Given data
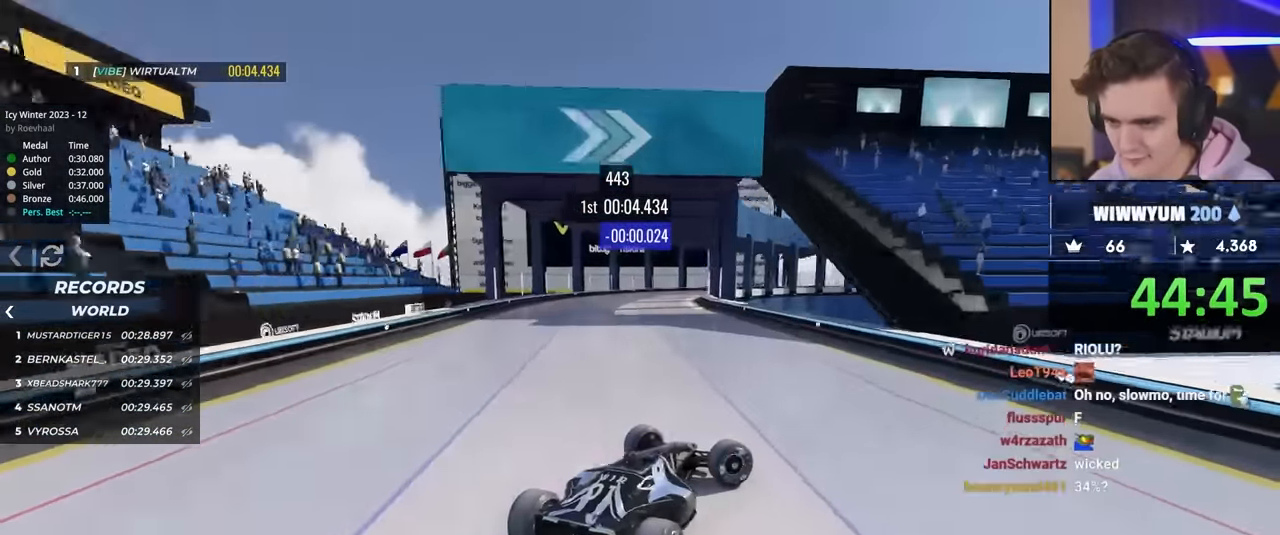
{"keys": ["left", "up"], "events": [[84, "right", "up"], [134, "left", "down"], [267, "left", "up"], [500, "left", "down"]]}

---

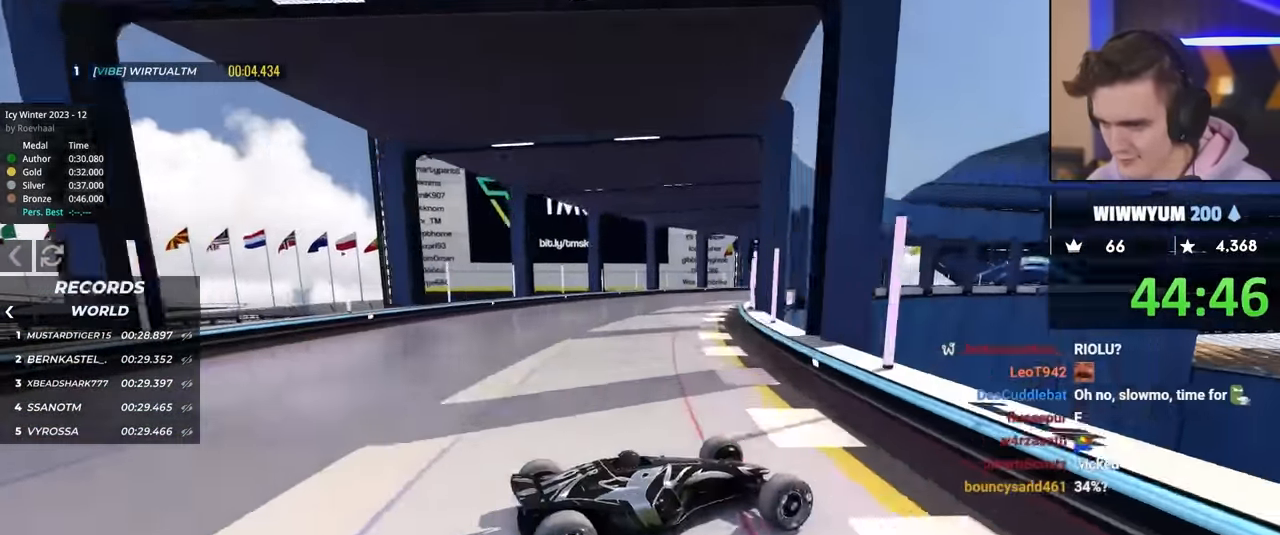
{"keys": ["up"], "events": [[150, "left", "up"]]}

---

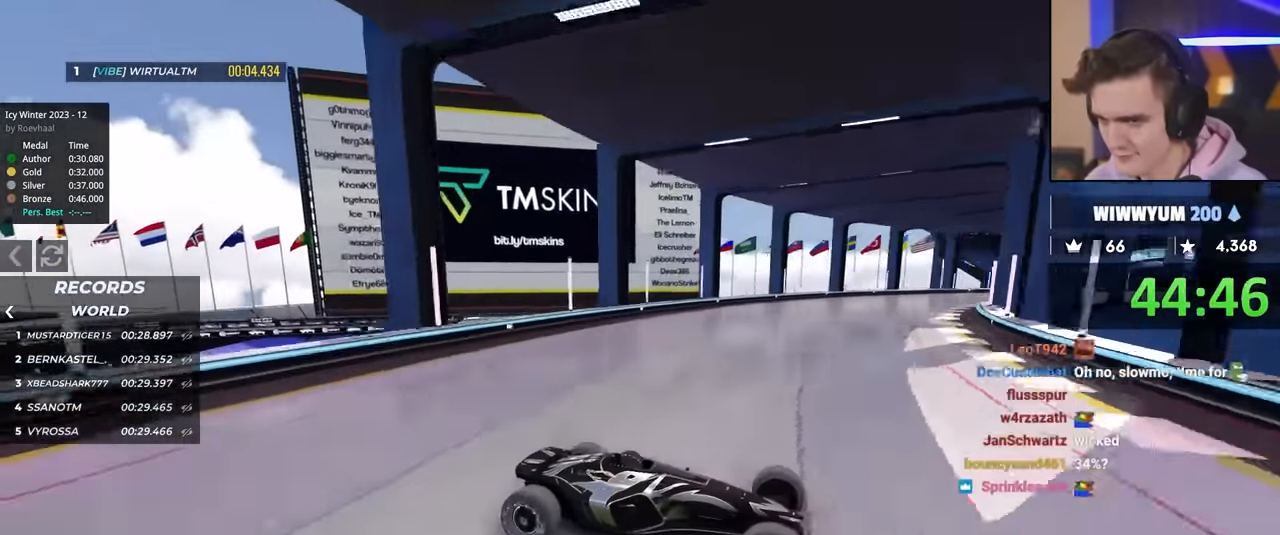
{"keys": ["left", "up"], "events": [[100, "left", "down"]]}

Task to carry out
Reproduce each line from the data that has "down" in it.

Output
{"keys": ["left", "up"], "events": [[84, "right", "up"], [134, "left", "down"], [267, "left", "up"], [500, "left", "down"]]}
{"keys": ["left", "up"], "events": [[100, "left", "down"]]}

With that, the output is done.